| Extracted text |
Segment Open
B: Delicious. Princesses eat the whole thing!
Me: Yeah? How do you know? Have you been at the same table as a princess?
B: Nooooo! Princesses don’t have booster seats like this. *points* When I get cold from my booster seat, Mommy gets me a blanket. Yes.
Me: Sooo, you’re eating your dinner then?
B: Yeah, well, I need some help. But I can’t do a thing because I’m shy.
Me: You’re not shy! Eating’s got nothing to do with being shy. Can you show me a big bite?
B: *shakes head* I’ll show you a hooooge bite!
Me: Ok, so show me a huge bite.
B: *mimes eating the entire plate, along with special effect noises* Like dat. But if you do that then you’ll throw up. And that’s not good. But you can take a big bite of macaroni. Like this. *mimes a large bite*
Me: Ok, so can you show me your size bite?
B: My size bite is this, this, this this, this, this, this small, small, small thing like this. *eats an amoeba sized portion from her plate*
Me: Ok, another 300 of those and we should be done.
*B starts to tentatively eat her food, and then…*
B: After I eat something, it goes crunch, crunch, crunch in my tummy.
Me: Has your tummy got teeth?
B: Yeah. Right here. *points*
Me: That’s not your tummy, that’s your mouth.
B: No it isn’t, it’s my teeth!
Me: I’m not winning, am I? Ok…
B: *eats some more then starts poking at the table with the fork, then looks as if she has something on her mind* I don’t like big monsters.
B: Yeah, I’m scared of them. They live in a dry, dry monster cave.
Me: In a dry, dry, monster cave? Why is it so dry?
B: No, not dry, GIANT! Because it’s spooky, and big and there’s giants and then I don’t go in there and then I climb on top really sneaky and then the monster won’t know that I’m there. And if they stomp then I’ll stop and walk really carefully. And then the monster will eat them.
B: Yeah, then he’ll go stomp, stomp, stomp and yell ‘Hey, little kid!’ and then he’ll eat me up.
Me: So this monster goes around eating little kids? Do you think he has some past anger issues?
B: Yeah, and that’s why I run so fast but the monster can run so fast and then he’ll eat me up but then I’ll escape with my cutlass because I’m a ninja.
B: And then I run back to this house. It was a big mommy monster but the little tiny one, the baby one was friendly.
B: Yeah, and the tiny mommy one hey what’s that bird doing on our string for? *points at bird on electrical line*
Me: It’s watching you not eating your food. And it’s thinking to itself that it could eat your food. It looks yummy, right?
B: Yes. But he can’t come inside here. Him can’t…
Me: He can’t.
B: Him can’t…
Me: HE can’t.
B: Him can’t.
Me: HEEEE CAAANNN’T.
B: He can’t come in. He’s a bird.
Me: That’s better. Okay, but you should eat your food. Not with your knife, not with your knife! With your fork! Your fork is for eating. And don’t wipe your fork through your hair!
B: Yes, because it’ll get messy!
Segment Closed
| Records |
Segment Open
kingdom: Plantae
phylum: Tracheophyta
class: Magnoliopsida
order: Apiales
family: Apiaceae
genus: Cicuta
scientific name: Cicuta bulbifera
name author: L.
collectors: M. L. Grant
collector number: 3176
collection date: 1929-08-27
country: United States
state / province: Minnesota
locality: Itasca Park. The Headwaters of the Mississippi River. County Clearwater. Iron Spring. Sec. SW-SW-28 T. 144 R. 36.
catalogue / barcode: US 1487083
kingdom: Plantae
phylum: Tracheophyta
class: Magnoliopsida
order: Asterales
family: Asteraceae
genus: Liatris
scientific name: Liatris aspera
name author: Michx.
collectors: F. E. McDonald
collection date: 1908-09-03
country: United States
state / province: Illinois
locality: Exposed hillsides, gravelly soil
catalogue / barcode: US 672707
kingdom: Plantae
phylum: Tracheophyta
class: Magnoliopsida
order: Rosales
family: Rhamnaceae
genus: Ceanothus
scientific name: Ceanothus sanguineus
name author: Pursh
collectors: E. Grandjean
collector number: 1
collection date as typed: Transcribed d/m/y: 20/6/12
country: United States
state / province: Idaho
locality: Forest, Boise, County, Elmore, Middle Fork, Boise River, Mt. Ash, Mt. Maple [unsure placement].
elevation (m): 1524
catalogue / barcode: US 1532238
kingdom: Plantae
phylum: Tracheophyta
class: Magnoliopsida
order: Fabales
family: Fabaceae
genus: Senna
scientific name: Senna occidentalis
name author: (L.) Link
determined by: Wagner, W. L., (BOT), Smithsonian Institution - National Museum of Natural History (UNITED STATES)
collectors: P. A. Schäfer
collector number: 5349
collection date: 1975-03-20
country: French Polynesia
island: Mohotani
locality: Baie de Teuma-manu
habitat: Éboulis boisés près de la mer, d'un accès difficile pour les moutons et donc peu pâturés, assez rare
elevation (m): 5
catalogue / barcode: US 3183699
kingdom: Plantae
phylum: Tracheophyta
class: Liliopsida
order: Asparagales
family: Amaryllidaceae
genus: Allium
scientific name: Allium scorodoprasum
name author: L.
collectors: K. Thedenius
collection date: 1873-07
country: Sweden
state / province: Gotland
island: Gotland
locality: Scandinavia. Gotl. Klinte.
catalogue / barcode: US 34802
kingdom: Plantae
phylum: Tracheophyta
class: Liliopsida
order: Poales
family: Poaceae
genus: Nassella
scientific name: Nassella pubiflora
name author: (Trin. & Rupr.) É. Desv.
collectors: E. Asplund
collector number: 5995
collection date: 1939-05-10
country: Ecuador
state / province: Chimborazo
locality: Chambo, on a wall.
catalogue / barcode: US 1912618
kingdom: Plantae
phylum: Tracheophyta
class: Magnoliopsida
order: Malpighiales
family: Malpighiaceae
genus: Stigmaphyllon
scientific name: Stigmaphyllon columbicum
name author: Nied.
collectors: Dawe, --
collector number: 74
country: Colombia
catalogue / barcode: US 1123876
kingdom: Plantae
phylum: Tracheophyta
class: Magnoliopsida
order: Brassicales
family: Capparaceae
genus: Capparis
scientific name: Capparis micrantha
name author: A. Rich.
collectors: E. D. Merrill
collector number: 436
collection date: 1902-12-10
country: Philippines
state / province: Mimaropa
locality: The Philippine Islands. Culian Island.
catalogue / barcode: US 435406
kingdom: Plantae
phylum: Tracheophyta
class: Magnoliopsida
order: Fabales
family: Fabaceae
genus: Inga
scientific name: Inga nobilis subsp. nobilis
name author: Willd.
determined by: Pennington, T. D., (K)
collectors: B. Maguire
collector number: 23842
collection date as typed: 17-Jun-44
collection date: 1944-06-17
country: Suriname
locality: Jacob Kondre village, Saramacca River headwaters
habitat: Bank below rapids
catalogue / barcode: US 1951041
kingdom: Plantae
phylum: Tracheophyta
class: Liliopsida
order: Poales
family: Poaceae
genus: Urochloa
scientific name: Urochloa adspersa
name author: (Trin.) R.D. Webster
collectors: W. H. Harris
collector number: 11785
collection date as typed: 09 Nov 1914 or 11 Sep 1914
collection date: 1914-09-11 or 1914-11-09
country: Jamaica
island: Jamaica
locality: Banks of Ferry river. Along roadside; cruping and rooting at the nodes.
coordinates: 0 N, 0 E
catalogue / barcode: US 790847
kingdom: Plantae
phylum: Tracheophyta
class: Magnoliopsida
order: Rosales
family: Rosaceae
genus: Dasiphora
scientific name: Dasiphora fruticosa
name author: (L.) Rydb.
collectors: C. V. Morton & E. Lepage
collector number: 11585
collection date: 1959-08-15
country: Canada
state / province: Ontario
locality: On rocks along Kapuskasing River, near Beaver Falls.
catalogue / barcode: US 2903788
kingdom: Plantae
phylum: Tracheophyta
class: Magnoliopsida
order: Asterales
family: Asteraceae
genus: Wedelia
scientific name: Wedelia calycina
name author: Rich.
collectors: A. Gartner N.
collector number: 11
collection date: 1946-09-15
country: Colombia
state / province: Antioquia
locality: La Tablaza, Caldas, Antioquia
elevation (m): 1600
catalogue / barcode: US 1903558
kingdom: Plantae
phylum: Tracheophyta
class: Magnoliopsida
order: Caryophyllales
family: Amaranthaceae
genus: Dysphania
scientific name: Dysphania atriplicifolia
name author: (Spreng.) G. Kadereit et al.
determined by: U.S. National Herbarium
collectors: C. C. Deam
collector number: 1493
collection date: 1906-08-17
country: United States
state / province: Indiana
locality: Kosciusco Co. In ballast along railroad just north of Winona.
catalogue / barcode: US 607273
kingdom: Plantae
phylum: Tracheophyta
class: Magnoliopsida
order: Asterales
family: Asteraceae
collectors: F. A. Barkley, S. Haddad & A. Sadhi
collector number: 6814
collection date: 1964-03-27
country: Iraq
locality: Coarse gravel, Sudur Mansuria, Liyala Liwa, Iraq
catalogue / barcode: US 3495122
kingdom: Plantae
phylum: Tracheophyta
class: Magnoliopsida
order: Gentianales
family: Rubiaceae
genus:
Segment Closed
| Problem set |
A. Name every body part mentioned anywhere in the dinner conversation, including in the bracketed stage directions.
B. Extract the passage of the dinner conversation starting at "Me: Has your" and ending at "is it so dry?".
C. Summarize the dinner conversation in two sentences.
The listing has no connection to the dinner conversation above.

| Task solutions |
A. tummy, teeth, mouth, head, hair

B.
Me: Has your tummy got teeth?
B: Yeah. Right here. *points*
Me: That’s not your tummy, that’s your mouth.
B: No it isn’t, it’s my teeth!
Me: I’m not winning, am I? Ok…
B: *eats some more then starts poking at the table with the fork, then looks as if she has something on her mind* I don’t like big monsters.
B: Yeah, I’m scared of them. They live in a dry, dry monster cave.
Me: In a dry, dry, monster cave? Why is it so dry?

C. During dinner, the adult repeatedly urges B to eat, but B talks instead about princesses, her booster seat, bite sizes, and her tummy going crunch. She then describes being scared of big monsters who live in a cave and might eat her, points out a bird on the electrical line, and is corrected on saying "he can't" and on using her fork rather than her knife.